Dataset entries
- Opening Delimiter -

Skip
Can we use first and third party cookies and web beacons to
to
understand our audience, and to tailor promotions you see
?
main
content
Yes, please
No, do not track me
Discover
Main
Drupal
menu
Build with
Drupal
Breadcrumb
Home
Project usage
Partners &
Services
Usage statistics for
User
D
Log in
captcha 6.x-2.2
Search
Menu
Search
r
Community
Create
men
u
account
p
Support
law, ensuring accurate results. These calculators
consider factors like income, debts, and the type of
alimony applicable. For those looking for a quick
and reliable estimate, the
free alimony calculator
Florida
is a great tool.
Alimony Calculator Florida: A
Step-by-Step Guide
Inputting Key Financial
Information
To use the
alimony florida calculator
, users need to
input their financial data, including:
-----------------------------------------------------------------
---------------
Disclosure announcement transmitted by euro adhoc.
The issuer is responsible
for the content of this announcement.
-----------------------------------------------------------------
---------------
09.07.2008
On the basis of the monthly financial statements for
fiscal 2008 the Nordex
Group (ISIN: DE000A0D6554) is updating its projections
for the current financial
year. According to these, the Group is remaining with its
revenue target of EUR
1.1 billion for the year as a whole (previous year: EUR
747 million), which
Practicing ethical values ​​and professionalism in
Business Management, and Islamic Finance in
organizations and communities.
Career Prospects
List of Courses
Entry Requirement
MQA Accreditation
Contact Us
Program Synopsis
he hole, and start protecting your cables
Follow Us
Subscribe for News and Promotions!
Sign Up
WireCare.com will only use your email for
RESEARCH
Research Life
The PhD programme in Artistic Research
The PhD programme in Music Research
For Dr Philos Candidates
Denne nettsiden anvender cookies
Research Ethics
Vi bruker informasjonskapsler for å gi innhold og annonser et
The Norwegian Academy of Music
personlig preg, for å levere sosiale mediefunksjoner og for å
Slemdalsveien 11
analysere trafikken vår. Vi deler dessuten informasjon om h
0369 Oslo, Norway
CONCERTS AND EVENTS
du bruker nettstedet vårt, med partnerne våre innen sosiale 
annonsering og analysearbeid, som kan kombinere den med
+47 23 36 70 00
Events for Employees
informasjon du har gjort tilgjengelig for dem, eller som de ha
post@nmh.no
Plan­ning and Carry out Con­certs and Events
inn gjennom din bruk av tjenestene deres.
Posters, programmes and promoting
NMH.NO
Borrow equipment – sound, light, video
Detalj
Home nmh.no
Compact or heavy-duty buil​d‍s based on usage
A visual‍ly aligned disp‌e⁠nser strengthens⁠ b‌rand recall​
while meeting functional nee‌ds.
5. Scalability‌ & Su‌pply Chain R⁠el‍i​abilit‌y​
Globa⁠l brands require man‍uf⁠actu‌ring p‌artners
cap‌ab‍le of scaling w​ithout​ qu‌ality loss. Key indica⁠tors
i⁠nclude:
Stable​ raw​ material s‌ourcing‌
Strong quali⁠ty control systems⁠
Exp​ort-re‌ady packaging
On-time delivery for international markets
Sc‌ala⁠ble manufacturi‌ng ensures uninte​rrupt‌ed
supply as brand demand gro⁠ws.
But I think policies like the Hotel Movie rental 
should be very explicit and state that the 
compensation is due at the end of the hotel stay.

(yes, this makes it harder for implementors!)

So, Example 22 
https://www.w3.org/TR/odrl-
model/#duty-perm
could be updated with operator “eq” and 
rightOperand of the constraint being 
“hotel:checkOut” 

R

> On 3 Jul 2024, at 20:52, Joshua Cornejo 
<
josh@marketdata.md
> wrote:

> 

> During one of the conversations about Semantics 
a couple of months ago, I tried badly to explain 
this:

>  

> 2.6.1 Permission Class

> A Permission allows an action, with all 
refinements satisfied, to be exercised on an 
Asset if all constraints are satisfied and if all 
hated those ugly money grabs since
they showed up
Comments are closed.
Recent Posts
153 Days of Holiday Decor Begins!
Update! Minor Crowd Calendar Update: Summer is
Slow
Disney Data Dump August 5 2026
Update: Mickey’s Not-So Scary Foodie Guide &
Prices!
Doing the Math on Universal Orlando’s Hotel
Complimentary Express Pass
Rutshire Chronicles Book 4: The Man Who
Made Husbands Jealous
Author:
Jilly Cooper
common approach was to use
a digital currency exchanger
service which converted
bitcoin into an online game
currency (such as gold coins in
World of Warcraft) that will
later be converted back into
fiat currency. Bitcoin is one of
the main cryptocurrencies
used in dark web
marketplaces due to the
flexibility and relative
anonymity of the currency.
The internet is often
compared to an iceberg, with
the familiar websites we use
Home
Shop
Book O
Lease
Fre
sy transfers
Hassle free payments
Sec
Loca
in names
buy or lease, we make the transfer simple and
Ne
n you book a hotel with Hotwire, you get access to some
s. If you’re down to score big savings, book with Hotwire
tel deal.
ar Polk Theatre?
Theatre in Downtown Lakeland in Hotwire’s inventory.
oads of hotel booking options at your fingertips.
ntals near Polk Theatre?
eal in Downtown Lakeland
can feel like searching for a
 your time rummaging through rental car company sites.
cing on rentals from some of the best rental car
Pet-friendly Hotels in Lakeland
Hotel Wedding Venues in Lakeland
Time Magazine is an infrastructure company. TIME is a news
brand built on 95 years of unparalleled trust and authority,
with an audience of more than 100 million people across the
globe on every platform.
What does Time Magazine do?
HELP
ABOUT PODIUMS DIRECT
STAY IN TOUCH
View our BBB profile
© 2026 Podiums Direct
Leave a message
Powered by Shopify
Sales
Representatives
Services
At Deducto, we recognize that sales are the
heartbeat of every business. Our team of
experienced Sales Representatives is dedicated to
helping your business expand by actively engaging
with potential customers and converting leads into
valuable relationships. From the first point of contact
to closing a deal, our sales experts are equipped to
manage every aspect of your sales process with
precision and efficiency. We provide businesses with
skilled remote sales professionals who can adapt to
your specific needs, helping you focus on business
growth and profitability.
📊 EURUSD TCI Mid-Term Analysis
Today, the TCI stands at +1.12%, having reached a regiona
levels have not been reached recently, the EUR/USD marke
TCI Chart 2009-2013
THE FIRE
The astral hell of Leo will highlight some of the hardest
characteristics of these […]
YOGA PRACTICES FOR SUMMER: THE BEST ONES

- Closing Delimiter -

Aim of the task: Lay out the data from its first line through the line that contains "Practicing ethical values", inclusive, as a Markdown table with the columns Row and Line. Give each line a row number and leave out any blank lines.

Task response:
| Row | Line |
|---|---|
| 1 | Skip |
| 2 | Can we use first and third party cookies and web beacons to |
| 3 | to |
| 4 | understand our audience, and to tailor promotions you see |
| 5 | ? |
| 6 | main |
| 7 | content |
| 8 | Yes, please |
| 9 | No, do not track me |
| 10 | Discover |
| 11 | Main |
| 12 | Drupal |
| 13 | menu |
| 14 | Build with |
| 15 | Drupal |
| 16 | Breadcrumb |
| 17 | Home |
| 18 | Project usage |
| 19 | Partners & |
| 20 | Services |
| 21 | Usage statistics for |
| 22 | User |
| 23 | D |
| 24 | Log in |
| 25 | captcha 6.x-2.2 |
| 26 | Search |
| 27 | Menu |
| 28 | Search |
| 29 | r |
| 30 | Community |
| 31 | Create |
| 32 | men |
| 33 | u |
| 34 | account |
| 35 | p |
| 36 | Support |
| 37 | law, ensuring accurate results. These calculators |
| 38 | consider factors like income, debts, and the type of |
| 39 | alimony applicable. For those looking for a quick |
| 40 | and reliable estimate, the |
| 41 | free alimony calculator |
| 42 | Florida |
| 43 | is a great tool. |
| 44 | Alimony Calculator Florida: A |
| 45 | Step-by-Step Guide |
| 46 | Inputting Key Financial |
| 47 | Information |
| 48 | To use the |
| 49 | alimony florida calculator |
| 50 | , users need to |
| 51 | input their financial data, including: |
| 52 | ----------------------------------------------------------------- |
| 53 | --------------- |
| 54 | Disclosure announcement transmitted by euro adhoc. |
| 55 | The issuer is responsible |
| 56 | for the content of this announcement. |
| 57 | ----------------------------------------------------------------- |
| 58 | --------------- |
| 59 | 09.07.2008 |
| 60 | On the basis of the monthly financial statements for |
| 61 | fiscal 2008 the Nordex |
| 62 | Group (ISIN: DE000A0D6554) is updating its projections |
| 63 | for the current financial |
| 64 | year. According to these, the Group is remaining with its |
| 65 | revenue target of EUR |
| 66 | 1.1 billion for the year as a whole (previous year: EUR |
| 67 | 747 million), which |
| 68 | Practicing ethical values ​​and professionalism in |